Lo que incorpora el Proyecto Fénix de Valparaíso es la vuelta a la relación profunda con la madre tierra en espacios de huerta, producción de alimentos, salud natural y plantas medicinales, comités de comprando juntos, energía alternativa, construcción con barro, piedras y madera y en general modalidades de acciones conjuntas y compartidas con carácter sistemático, es decir, que hagan escuela, donde el reforzamiento escolar se hace en base a la mirada y acción directa sobre los fenómenos y asuntos estudiados, como la biología, la geografía y ciencias naturales en torno a la huerta, el almácigo, el invernadero, el compostaje y la lombricultura. Si a un niño le gusta aquella planta, pasarle un libro sobre huerta, cosa que el fomento a la lectura se haga por el gusto, el placer, más que por una orientación disciplinaria como hace la escuela formal que finalmente modela el hombre unidimensional de Marcuse acondicionándolo para la sociedad del espectáculo de Debord.

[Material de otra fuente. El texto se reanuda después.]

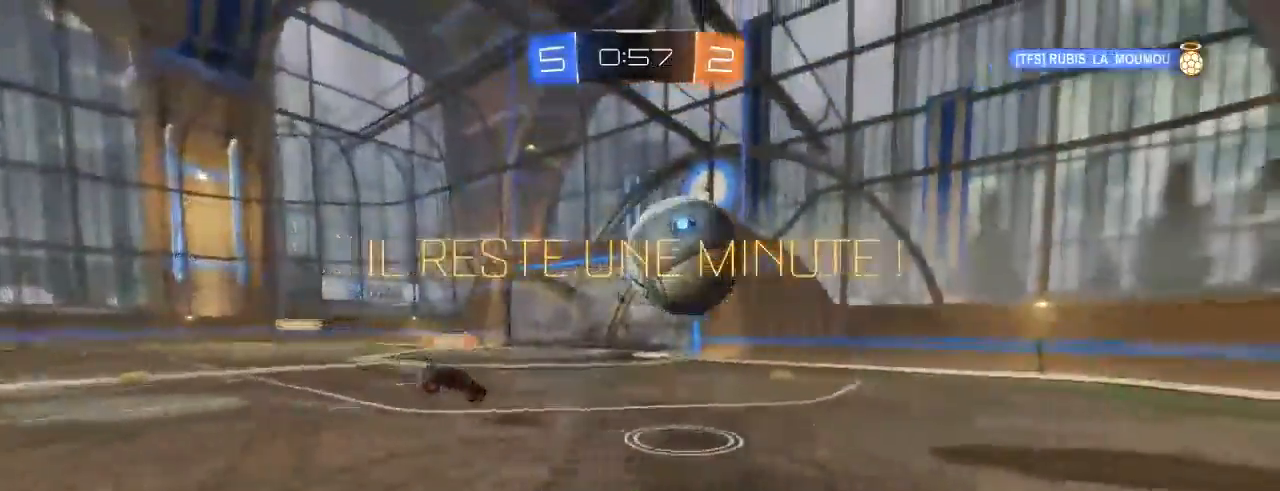
{"dt_ms": 500, "buttons": ["R2"], "left_stick": "left", "right_stick": "center"}
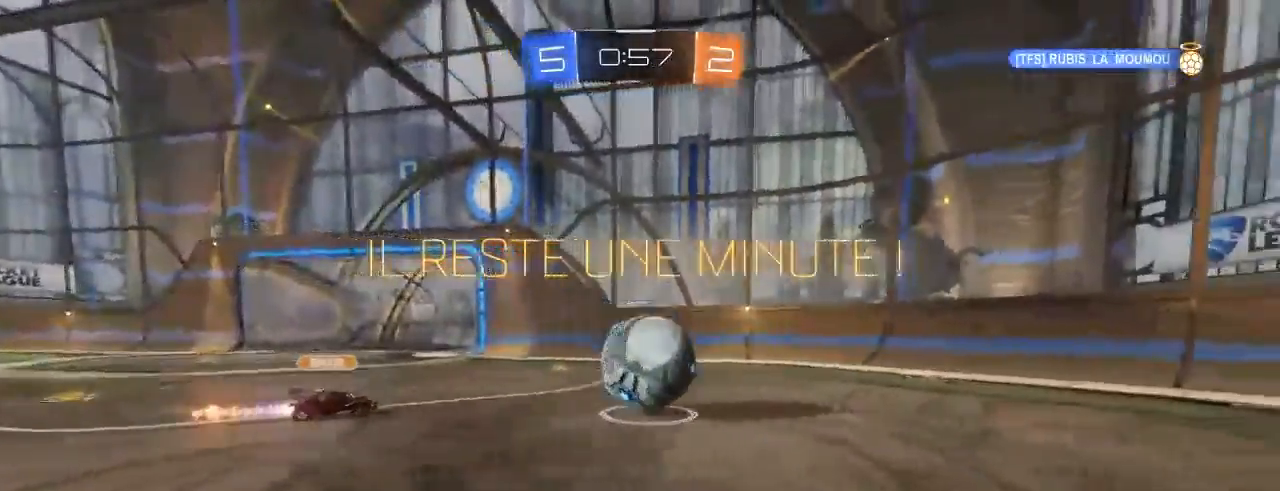
{"dt_ms": 500, "buttons": ["L2", "R2"], "left_stick": "center", "right_stick": "center", "events": [[467, "L2", "down"], [467, "left_stick", "center"]]}
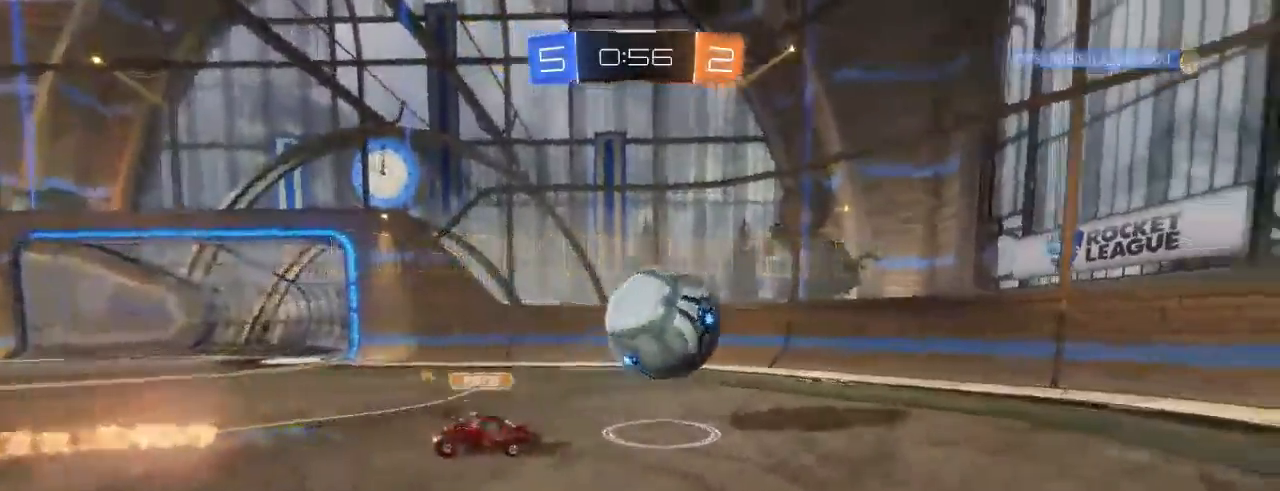
{"dt_ms": 500, "buttons": ["R2"], "left_stick": "right", "right_stick": "center", "events": [[17, "L2", "up"], [33, "left_stick", "right"], [367, "L2", "down"], [417, "L2", "up"]]}
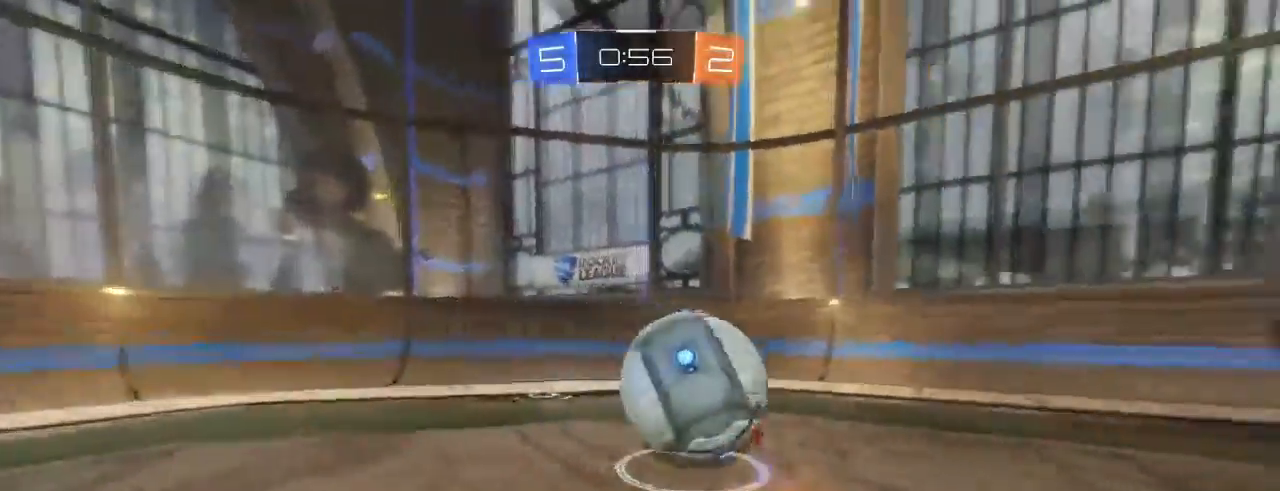
{"dt_ms": 500, "buttons": ["L1"], "left_stick": "right", "right_stick": "center", "events": [[150, "left_stick", "center"], [233, "left_stick", "right"], [317, "R2", "up"], [383, "L1", "down"]]}
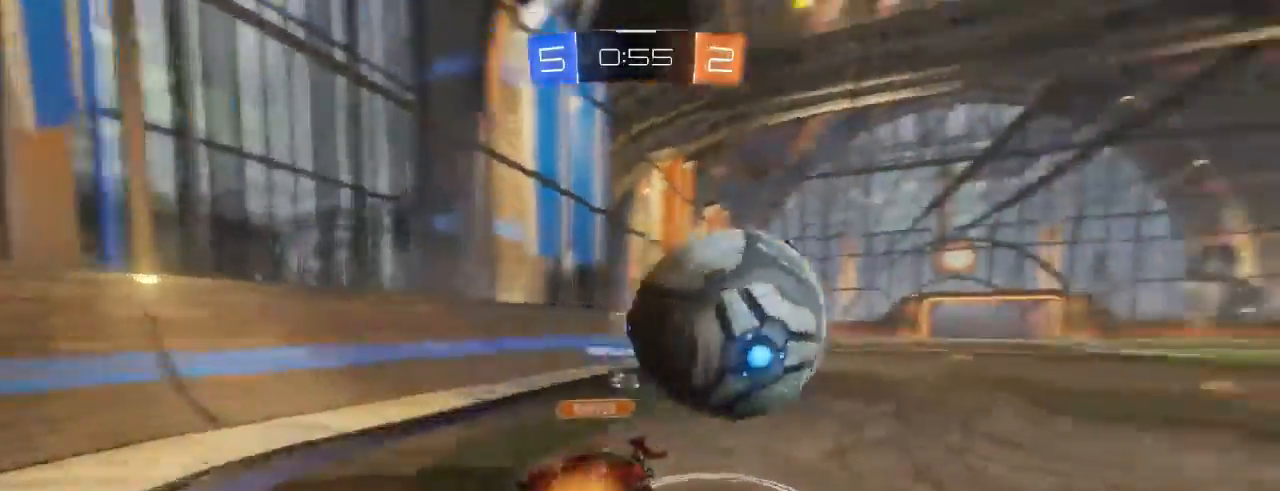
{"dt_ms": 500, "buttons": ["L2"], "left_stick": "left", "right_stick": "center", "events": [[50, "L1", "up"], [183, "R2", "down"], [333, "L1", "down"], [400, "left_stick", "center"], [433, "L1", "up"], [433, "R2", "up"], [450, "left_stick", "left"], [467, "L2", "down"]]}
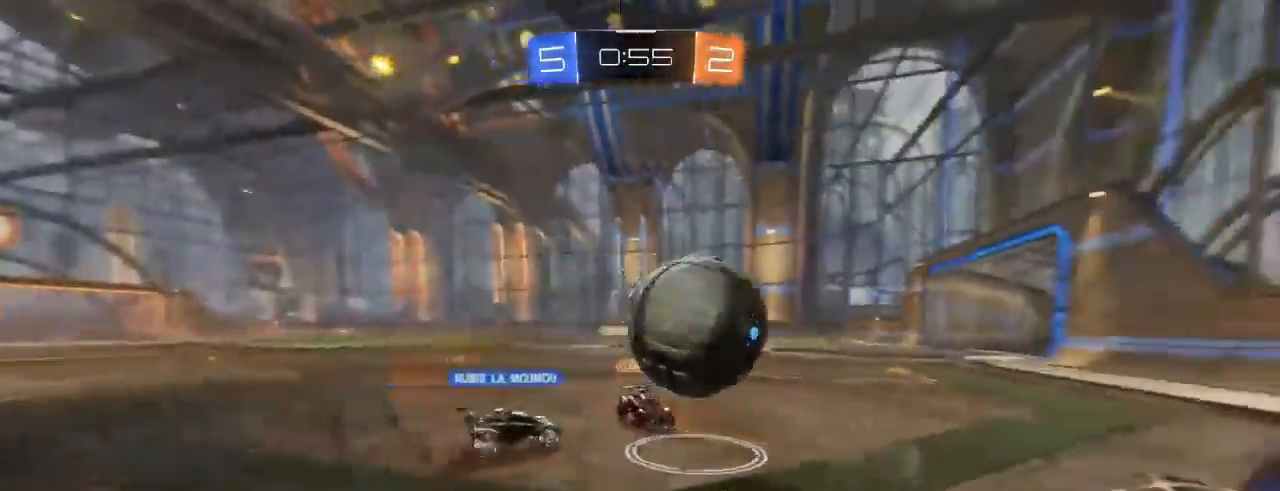
{"dt_ms": 500, "buttons": ["L2"], "left_stick": "left", "right_stick": "center", "events": []}
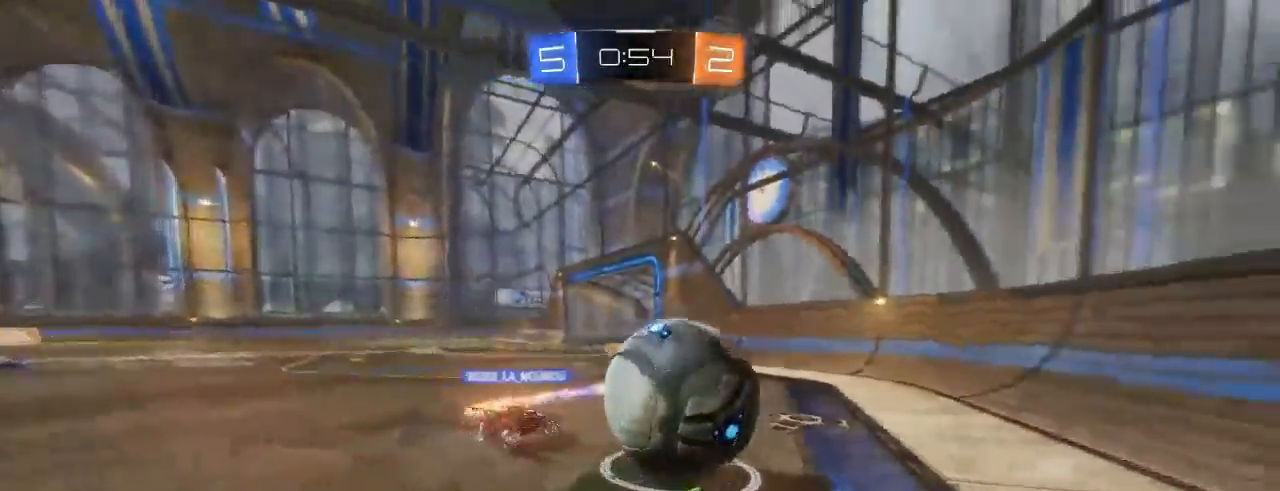
{"dt_ms": 500, "buttons": ["L2"], "left_stick": "right", "right_stick": "center", "events": [[450, "left_stick", "right"]]}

Los juegos y en general el carácter lúdico de las actividades junto al canto y disfraces, permiten que la alegría y el instinto de la libertad puedan desplegarse asentando el gusto de estar juntos, además de la comprensión de que el arte es parte de la vida de todos, estimulando por el ejemplo la artesanía y manualidades entre niños y jóvenes elaborando objetos que luego pueden ser expuestos en ferias del trueque o el día del regalo común, donde los niños, jóvenes y aún adultos pueden donarse mutuamente sus creaciones, utilidades y adornos.
El Proyecto Fénix está constituido y va asumiendo forma entre las familias participantes, en tanto los facilitadores siguen sus orientaciones, sin transmitir una visión o interpretación del mundo, lo que permite la autonomía, es decir la posibilidad de una subjetividad o cosmovisión de sujeto común.
Los voluntarios o facilitadores que van llegando forman parte de una primera fase donde se conversa de los conceptos y experiencias de la construcción de saber propio de la comunidad, el común y la autonomía, lo que permite incorporar en el bagaje del Proyecto las miradas y sensaciones de cada uno, lo que evita asumir una forma preconcebida y facilita que el modelaje de las metodologías y contenidos correspondan al sujeto, sus necesidades, requerimientos y memoria, lo que permite que los estudios de reforzamiento en historia y ciencias sociales en general se orienten por la identidad, la memoria histórica y las expectativas locales.
Esta metodología facilita la expresión libre y el despliegue de la potencia del ser, lo que hecho de conjunto va sembrando en la dirección del sujeto común.